The “WannaCry” ransomware cyberattack that began spreading last Friday quickly affected over 300,000 machines in 150 countries, mostly in Europe and Asia, making it the largest such attack in history and putting in stark relief the threat cybercrime now poses to organizations around the world. WannaCry exploited a vulnerability in outdated versions of Microsoft Windows, and as Washington Post tech writer Brian Fung explained earlier this week, some businesses were hit particularly hard because of a simple lack of resources and attention. There’s no question that if the affected businesses had kept their Windows systems up to date, they would have been protected from this threat, but doing so is often a lot less straightforward than many would assume, especially if cybersecurity isn’t properly ingrained in a company’s culture, or when cybersecurity efforts or IT upgrade initiatives lack the resources they need.

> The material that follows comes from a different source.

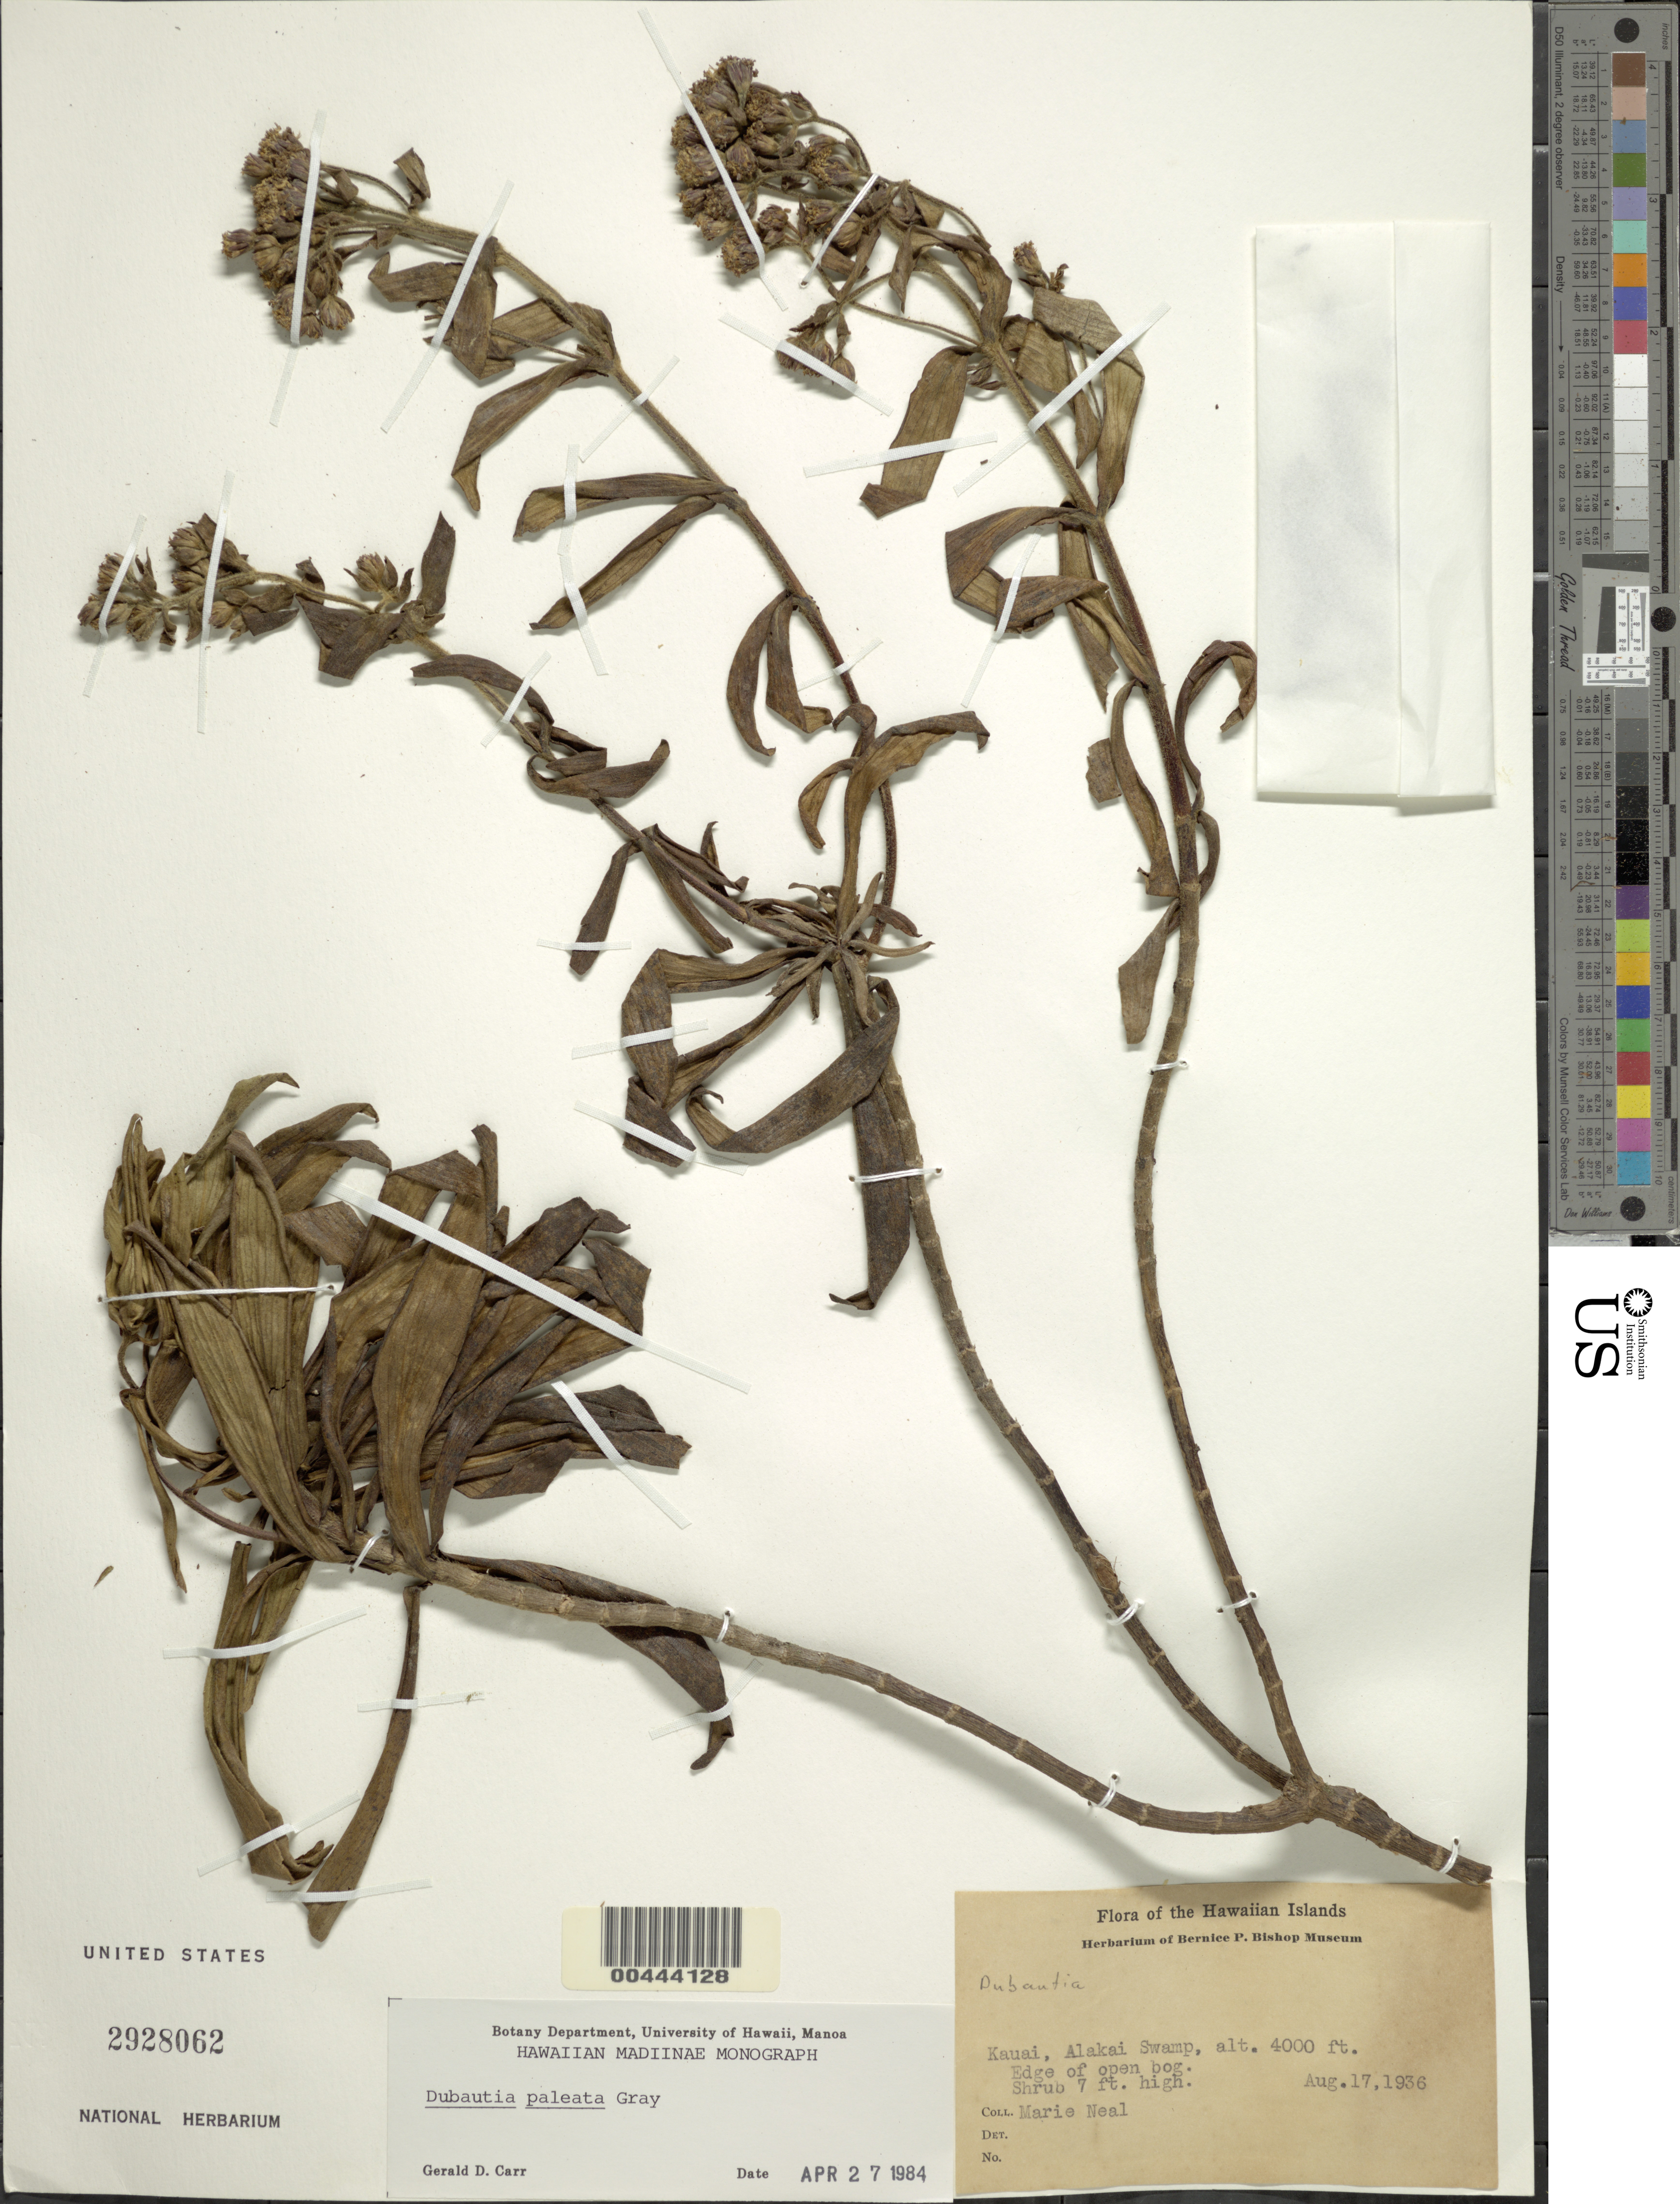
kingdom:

While the WannaCry attack appears to have been more sophisticated than a typical phishing scam, the majority of ransomware attacks (in which the attacker encrypts certain files on a user’s computer, locks them out of vital programs, or freezes their desktop, then demands payment to undo the damage) are conducted through phishing—a confidence scam in which the user is tricked into giving personal information or loading malicious software via email.
Why HR Should Care
Ransomware is—and should be—a major concern for HR departments: HR professionals are particularly vulnerable to such attacks, as they are often accustomed to receiving and opening innocuous emails from outside the organization. Cybercriminals know this and target organizations through their HR departments with malicious software disguised as a job application, résumé, or invoice. A recent phishing attack that compromised thousands of current and former employees at the newspaper publisher Gannett, for example, exploited this vulnerability.
The other reason HR needs to pay attention to cybersecurity is that rank-and-file employees are one of an organization’s foremost lines of defense against hacking.